Tuesday, January 30, 2007

A Short Correspondents Course

It’s one of the most dramatic and important movies ever made in America; I’ll never forget the first time I saw it. The year was 1975; Geraldo Rivera was the host of the tv show Goodnight America. One night, comedian and black activist Dick Gregory appeared with researcher Robert Groden. They were there to discuss a film shot twelve years earlier by a Dallas dress manufacturer named Abraham Zapruder. In 26 seconds, using a home movie camera, he captured the assassination of President John Kennedy. A month after Australian tv aired the film, Rivera showed it to America for the first time.

The Zapruder film proved beyond question that a conspiracy was behind the murder. Yet the general public didn’t have a chance to watch that film as a motion picture until 1975. True, Life magazine had published a few selected stills from the movie. However, the movie is nearly 500 frames long. A series of disconnected, individual images simply doesn’t convey motion, which is what movies are all about. When the Zapruder film is seen as a motion picture, the effect is visceral. I can still recall the collective gasp of the studio audience when they saw the President’s head thrown back and to the left in a spray of blood.

But in 1975, Rivera had already been marginalized by his sensationalist style. The assassination itself had been marginalized, and the film really didn’t tell people anything they didn’t already suspect. It wasn’t a big story anymore.

Besides, big stories that lack official validation don’t “make” media careers; they tend to damage careers. Newsweek reporter Robert Parry broke the U.S.-Iran-contra story. The government denied it, and Parry lost his job. As it turned out, Parry was right; but he didn’t get his old job back. San Jose Mercury reporter Gary Webb cracked the U.S.-contra-cocaine connection. The paper back-tracked under political pressure; Webb was transferred to the suburbs to report on high school sports. Now, consider Bob Woodward and the Watergate scandal. Navy lieutenant Woodward had served in the Nixon White House before he abandoned his promising career to become a reporter. He was a rookie on the metro beat of the Washington Post when he landed a small story that turned into a huge one. As luck would have it, he had a secret source in the White House codenamed Deep Throat.

Robert MacNeil, of P.B.S. MacNeil/Leher news fame, was a younger man once. He worked for N.B.C. in 1963; he was on the press bus in Kennedy’s fateful motorcade. He heard shots and he got off the bus. He was photographed along with several other people at the west end of the grassy knoll, looking at the railroad tracks that ran by Dealey Plaza.
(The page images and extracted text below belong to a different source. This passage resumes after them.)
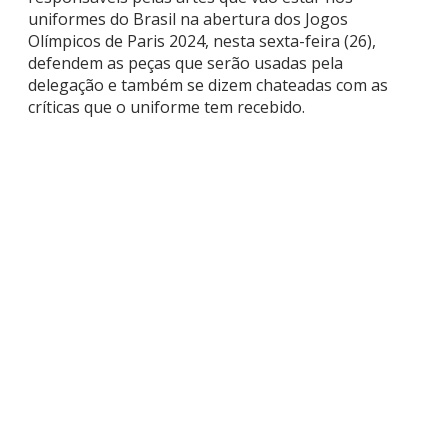
uniformes do Brasil na abertura dos Jogos
Olímpicos de Paris 2024, nesta sexta-feira (26),
defendem as peças que serão usadas pela
delegação e também se dizem chateadas com as
críticas que o uniforme tem recebido.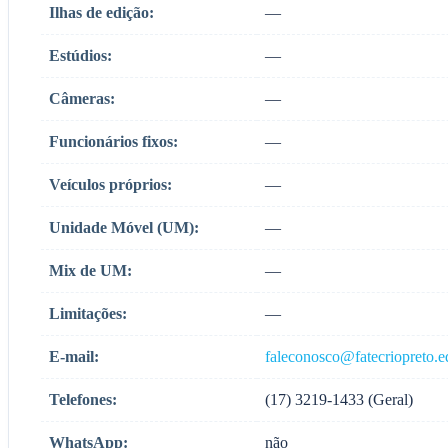
Ilhas de edição:
—
Estúdios:
—
Câmeras:
—
Funcionários fixos:
—
Veículos próprios:
—
Unidade Móvel (UM):
—
Mix de UM:
—
Limitações:
—
E-mail:
faleconosco@fatecriopreto.e
Telefones:
(17) 3219-1433 (Geral)
WhatsApp:
não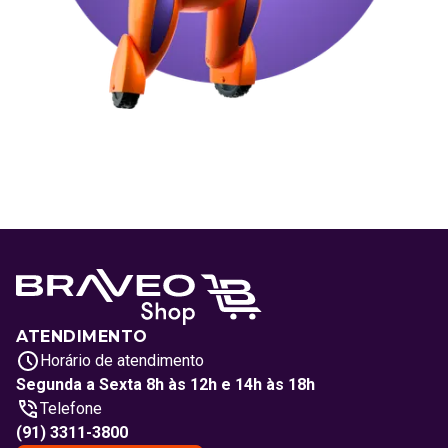
ATENDIMENTO
Horário de atendimento
Segunda a Sexta 8h às 12h e 14h às 18h
Telefone
(91) 3311-3800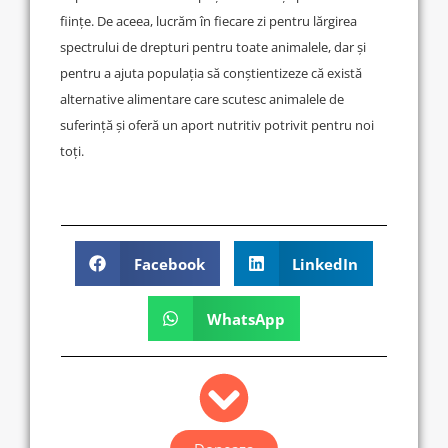
ființe. De aceea, lucrăm în fiecare zi pentru lărgirea
spectrului de drepturi pentru toate animalele, dar și
pentru a ajuta populația să conștientizeze că există
alternative alimentare care scutesc animalele de
suferință și oferă un aport nutritiv potrivit pentru noi
toți.
Facebook
LinkedIn
WhatsApp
He walked around; he talked to people. In search of a pay phone, he requested directions from a young man leaving the Texas School Book Depository who directed MacNeil to the building across the street. That young man apparently was the alleged assassin. MacNeil later suspected that a conspiracy had taken Kennedy’s life, but N.B.C. didn’t agree.

Retired C.B.S. newsman Dan Rather was younger once. He was on the west side of the railroad tracks when Kennedy was shot. Rather was involved in C.B.S.’s attempt to buy the Zapruder film the next day. He was the only reporter who saw the movie before it was “disappeared” for a dozen years. He described it on the air for C.B.S. Although his location at the time of the shooting and his viewing of the Zapruder film made him a potentially critical witness, Rather was not called to testify by the presidential commission investigating the murder.
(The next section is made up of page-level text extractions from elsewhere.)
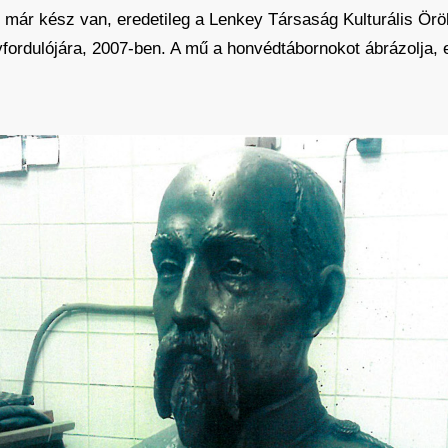
r már kész van, eredetileg a Lenkey Társaság Kulturális Ör
fordulójára, 2007-ben. A mű a honvédtábornokot ábrázolja, 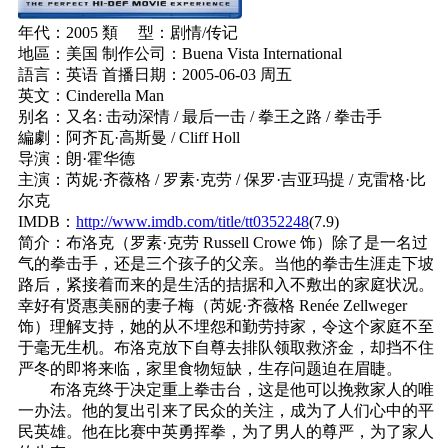
年代：2005 類 型：剧情/传记
地區：美国 制作公司：Buena Vista International
語言：英语 首播日期：2005-06-03 周五
英文：Cinderella Man
别名：又名: 击动深情 / 最后一击 / 拳王之路 / 拳击手
編劇：阿齐瓦·高斯曼 / Cliff Holl
导演：朗·霍华德
主演：芮妮·齐薇格 / 罗素·克劳 / 保罗·吉亚玛提 / 克雷格·比
尔克
IMDB：
http://www.imdb.com/title/tt0352248
(7.9)
简介：布洛克（罗素·克劳 Russell Crowe 饰）除了是一名过
气的拳击手，还是三个孩子的父亲。当他的拳击生涯走下坡
路后，紧接着而来的是生活的拮据和入不敷出的家庭状况。
幸好有贤惠美丽的妻子梅（芮妮·齐薇格 Renée Zellweger
饰）理解支持，她的从不埋怨和勤劳持家，令这个家庭不至
于毫无生机。布洛克放下自尊去排队领取救济金，却挡不住
严冬的即将来临，家里食物短缺，生存问题迫在眉睫。
布洛克终于决定重上拳击台，这是他可以挽救家人的唯
一办法。他的复出引来了民众的关注，成为了人们心中的平
民英雄。他在比赛中英勇挥拳，为了男人的尊严，为了家人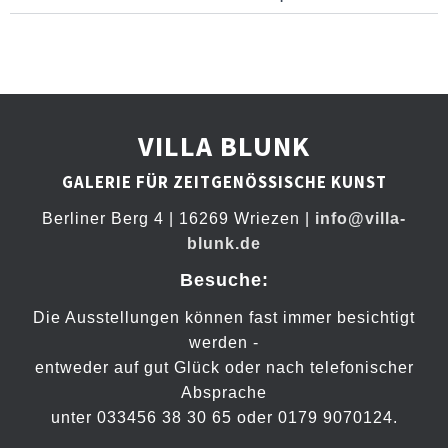
VILLA BLUNK
GALERIE FÜR ZEITGENÖSSISCHE KUNST
Berliner Berg 4 | 16269 Wriezen |
info@villa-
blunk.de
Besuche:
Die Ausstellungen können fast immer besichtigt
werden -
entweder auf gut Glück oder nach telefonischer
Absprache
unter 033456 38 30 65 oder 0179 9070124.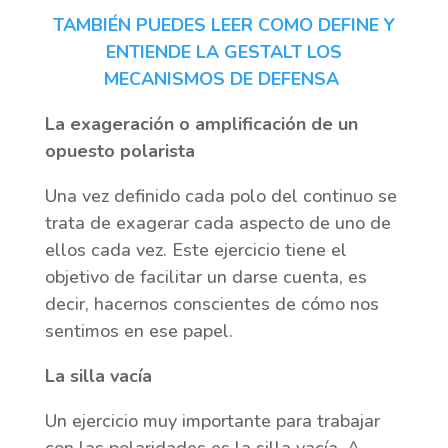
TAMBIÉN PUEDES LEER COMO DEFINE Y
ENTIENDE LA GESTALT LOS
MECANISMOS DE DEFENSA
La exageración o amplificación de un
opuesto polarista
Una vez definido cada polo del continuo se
trata de exagerar cada aspecto de uno de
ellos cada vez. Este ejercicio tiene el
objetivo de facilitar un darse cuenta, es
decir, hacernos conscientes de cómo nos
sentimos en ese papel.
La silla vacía
Un ejercicio muy importante para trabajar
After Rivera broadcast the film, Rather was criticized for his 1963 account. In fact, he had reported details which do not appear in the film as we know it today. What could he do? Forced to reconcile his memory of 1963 with the extant movie in 1975, he conceded that he must have made some mistakes. Decades later, when puzzling documents on George Bush, Jr.’s Air National Guard service emerged, Rather was again attacked for apparent mistakes.

I once thought that Dan Rather lied in 1963. Now, I think he told the truth, which might be why he wasn’t called as a witness. Today, it’s the movie I question. I think that in 1975, Rather held unfounded assumptions about that film, as most people did, including myself.

The same kinds of forces which frustrated public understanding in 1963 live on in 2007. Major events still touch people in a myriad of ways.

Rivera’s 1986 special about the excavation of a tunnel in Chicago once used by the Capone gang was a dud. Al Capone’s secret “vault” held nothing more than dirt and a bottle of gin. On the other hand, I found Rivera’s reports from New Orleans after hurricane Katrina genuinely moving. Nevertheless, he is a strident voice on the right. As a FOX war correspondent in 2001, he proclaimed he was “[i]tching for justice, or maybe just revenge.” He was a strong supporter of the invasion of Iraq, and he was criticized for some of his reports. On a radio program in Florida last December, after mumbling about a “midget” and a “slimeball,” he announced that he was ready to fight M.S.N.B.C. newsman Keith Olbermann! Rivera said he would make a pizza out of Olbermann.

Olbermann responded in part by saying that he could remember when Rivera used to be somebody. I can, too.